Cineworld, Edinburgh

Kenneth Branagh earned himself a lot of brownie points for the sublime Belfast, but quickly squanders most of them in this, his second Agatha Christie adaptation. While it’s a definite improvement on his previous attempt, Murder on the Orient Express (which suffered from a bad case of too many actors in cameo roles), it still struggles to escape from the suffocating confines of the genre.

Mind you, it opens with a totally unexpected sequence set in the First World War, where we meet a digitally de-aged Poirot as a solider in the trenches, already flexing his powers of deduction. And then we are offered an origin story for that famous moustache. Interesting…

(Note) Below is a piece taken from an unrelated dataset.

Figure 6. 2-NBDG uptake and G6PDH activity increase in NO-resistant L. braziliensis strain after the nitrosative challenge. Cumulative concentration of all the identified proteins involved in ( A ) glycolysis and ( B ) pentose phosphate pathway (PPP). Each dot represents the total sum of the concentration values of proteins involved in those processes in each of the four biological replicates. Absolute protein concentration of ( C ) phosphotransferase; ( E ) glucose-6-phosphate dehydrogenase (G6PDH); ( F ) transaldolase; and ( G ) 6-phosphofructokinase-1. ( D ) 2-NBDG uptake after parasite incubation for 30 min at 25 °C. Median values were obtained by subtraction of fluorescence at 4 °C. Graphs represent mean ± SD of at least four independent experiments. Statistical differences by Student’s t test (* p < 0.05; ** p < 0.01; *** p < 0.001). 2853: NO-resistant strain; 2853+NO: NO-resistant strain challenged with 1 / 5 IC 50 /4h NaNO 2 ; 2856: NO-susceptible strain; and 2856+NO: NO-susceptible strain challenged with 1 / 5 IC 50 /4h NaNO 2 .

But all too soon, the action has moved on to 1937 and more familiar territory. Poirot is in a nightclub, fussing over some desserts, listening to blues singer Salome Otterburn (Sophie Okonedo) and watching as a certain Simon Doyle indulges in some rather dirty dancing with his fiancée, Jacqueline de Belfort (Emma McKey). The fact that Doyle is played by the recently disgraced Armie Hammer is, um, awkward, to say the least (and when I reflect that the previous film had a pivotal role for Johnny Depp, it makes me wonder is there isn’t some kind of ‘Curse of the Christies’ going on here).

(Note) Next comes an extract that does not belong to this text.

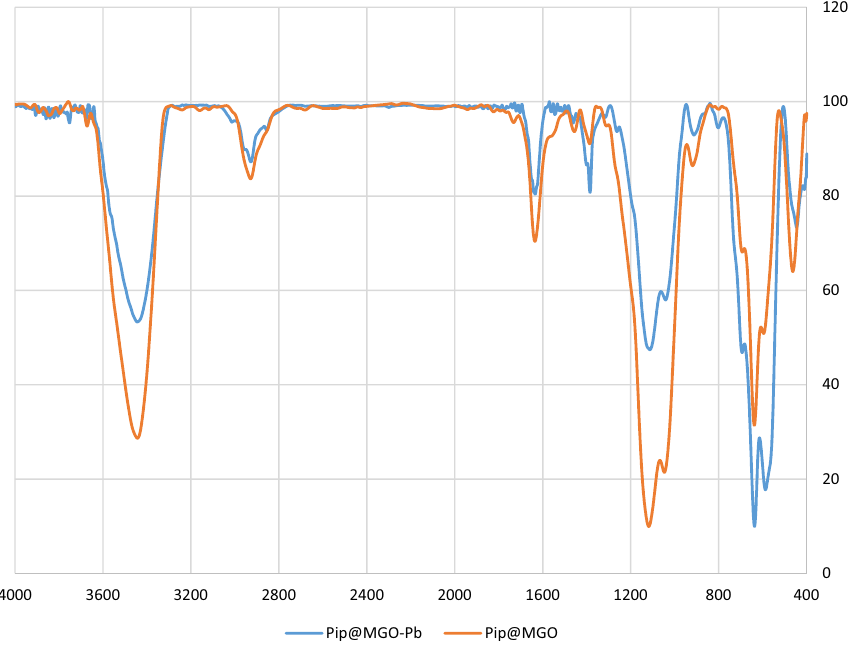
Figure 2. FT-IR spectrum of Pip@MGO and Pip@MGO-Pb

Anyway, six weeks later, Doyle is climbing aboard a cruise ship in Egypt with his new bride… Linnet Ridgeway (Gal Gadot). Things get even more uncomfortable when Jacqueline arrives and spends her time glaring balefully at the newly weds over the lobster and fizzy wine. Honestly, if looks could kill!

Okay, this is Christie territory, so it’s a hardly a spoiler to say that somebody winds up murdered, which puts a proper crimp on the festivities. The perpetrator could be any of the passengers, all of them played by well know faces: Annette Bening, Dawn French, Jennifer Saunders, Russell Brand, Letitia Wright. Place your bets, folks – unless, like me, you saw the 1978 version or have read the book, and already know whodunnit.

Which, I must confess, spoils it somewhat.

It’s all handsomely done and this time around there’s enough focus on the various players to make it feel that they’re more than just cardboard cutouts. Egypt is lovingly recreated in CGI and the shameful opulence of the era is shown in unflinching detail. Here is an age where somebody can throw the contents of a champagne glass into the Nile and declare ‘there’s plenty more where that came from’ while starving people watch in silence from the river bank.

Okay, it was a different time, but at the end of the day, this feels hopelessly antiquated and badly in need of updating. Diehard Christie fans will doubtless tell themselves that Branagh has done his subject proud, and yes, perhaps he has – but I for one will be in no great hurry to see another Poirot movie. Unless, that is, it can offer something more unexpected than an origin story for some facial hair.